Depuis octobre, les théâtres parisiens mettent Vaslav Nijinski à l’honneur. Après les bouleversants Cahiers de Nijinski mis en scène par Brigitte Lefèvre et Daniel San Pedro au Théâtre de Chaillot, c’est au tour de Bob Wilson de s’appuyer sur le Journal écrit par Vaslav Nijinski au moment où il sombre dans la folie, pour proposer Letter to a Man. Entre danse, théâtre et mime, cette courte pièce réunit quatre monstres sacrés : Mikhaïl Baryshnikov interprète Vaslav Nijinski, au son des voix de Bob Wilson et Lucinda Childs. Plastiquement, Letter to a Man déroule des tableaux d’une éblouissante perfection, tous plus beaux et intelligents les uns que les autres, mais qui ne parviennent que trop rarement à émouvoir.
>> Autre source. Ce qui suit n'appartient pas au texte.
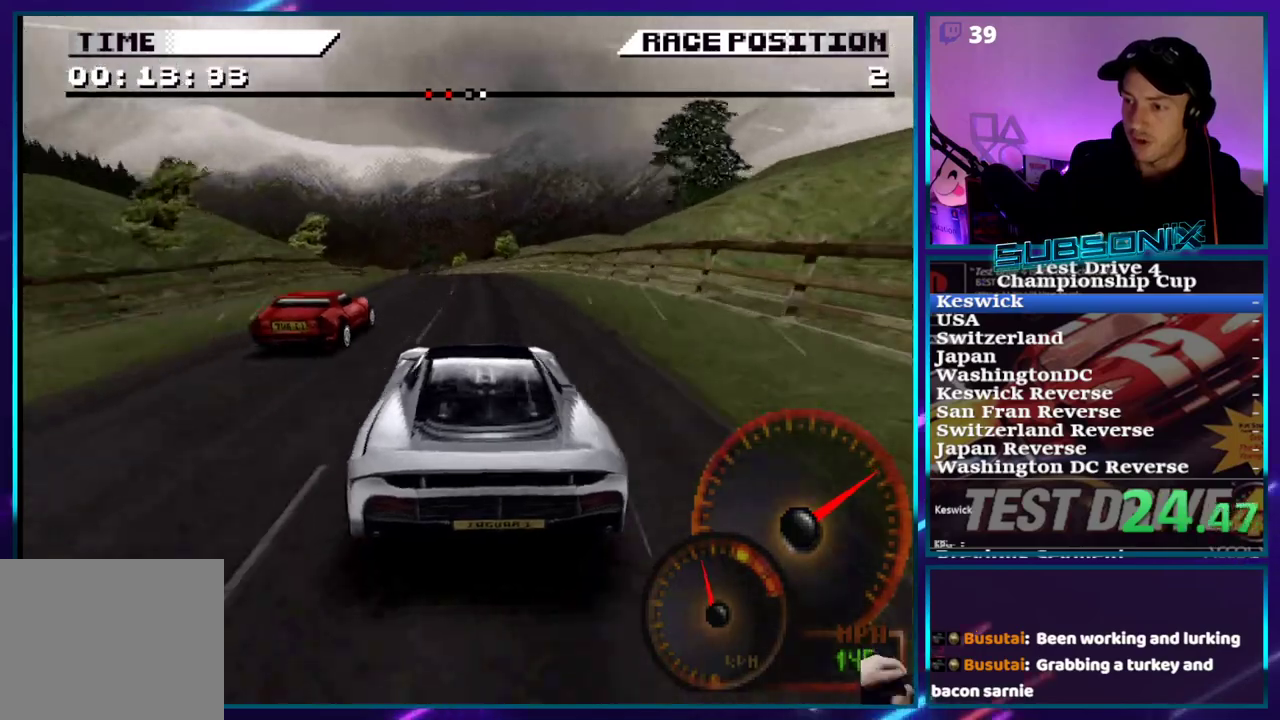
{"buttons": ["CROSS", "DPAD_LEFT"], "right_stick": "center", "events": [[33, "DPAD_LEFT", "down"], [267, "DPAD_LEFT", "up"], [367, "DPAD_LEFT", "down"]]}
Letter to a Man de Bob Wilson – Mikhail Baryshnikov

Sur scène, Mikhaïl Baryshnikov est seul, séparé du public par une guirlande lumineuse qui évoque la rampe des théâtres d’autrefois. A la fois nostalgiques et dérisoires jusqu’à la parodie, nombreux sont dans Letter to a Man ces détails issus d’une autre époque, celle où vécut Vaslav Nijinski. Vêtu d’une queue-de-pie, ganté de blanc, et le visage blanc lui aussi peint d’un masque expressionniste, Mikhaïl Baryshnikov a des airs de star du muet, mais aussi, étrangement, de Joker cynique et sadique, ou même de vampire.

Sans concordance chronologique avec le Journal de Nijinski, Letter to a Man est une déambulation dans l’imaginaire d’un homme qui a sans doute depuis longtemps basculé dans la folie. Sur fond de décors d’une splendeur plastique hypnotisante, Mikhaïl Baryshnikov déforme son visage de rires et de rictus, esquisse gestes gracieux et grotesques, et parfois fait écho d’une voix rauque ou suraiguë aux phrases obsessionnellement répétées par les voix de Bob Wilson et Lucinda Childs, en anglais, en russe, en français.

Letter to a Man de Bob Wilson – Mikhail Baryshnikov

À chaque phrase extraite du Journal de Nijinski correspond un tableau, toujours plus surprenant, plus intense visuellement. Châteaux scintillants, épée qui s’embrase, théâtres de guignol, et même une gigantesque poule baladée en laisse… oscillant du tragique au burlesque, les scènes évoquent de nombreuses obsessions de Nijinski. Son horreur de la guerre, Dieu, Diaghilev, la sexualité, les femmes, tissent les échos d’un esprit au bord du précipice. Et pourtant, la musique décalée, les décors froids, les mimiques de Baryshnikov empêchent que ne se produise une quelconque empathie. Une scène y fait exception : dans le vide crépusculaire qui pourrait être celui d’une église abandonnée, abîmé par le sublime d’un vitrail translucide, Baryshnikov recule pas à pas sur une planche de bois. Soudain, il s’efface, laissant apparaître Nijinski. Mais à la scène suivante, c’est à nouveau Baryshnikov que l’on retrouve.

Peut-être cette froideur est-elle un choix esthétique. Peut-être cela intéresse-t-il Bob Wilson de montrer le spectacle comme spectacle. Mais cela convient assez mal au Journal de Nijinski. Là où Les Cahiers de Nijinski interprétés par Clément Hervieu-Léger et Jean-Christophe Guerri n’étaient qu’étreinte, Letter to a Man luit de son propre éclat, mais loin du public. 

Letter to a Man de Bob Wilson – Mikhail Baryshnikov

 

Letter to a Man de Robert Wilson à l’Espace Pierre Cardin. Avec Mikhail Baryshnikov. Mercredi 21 décembre 2016.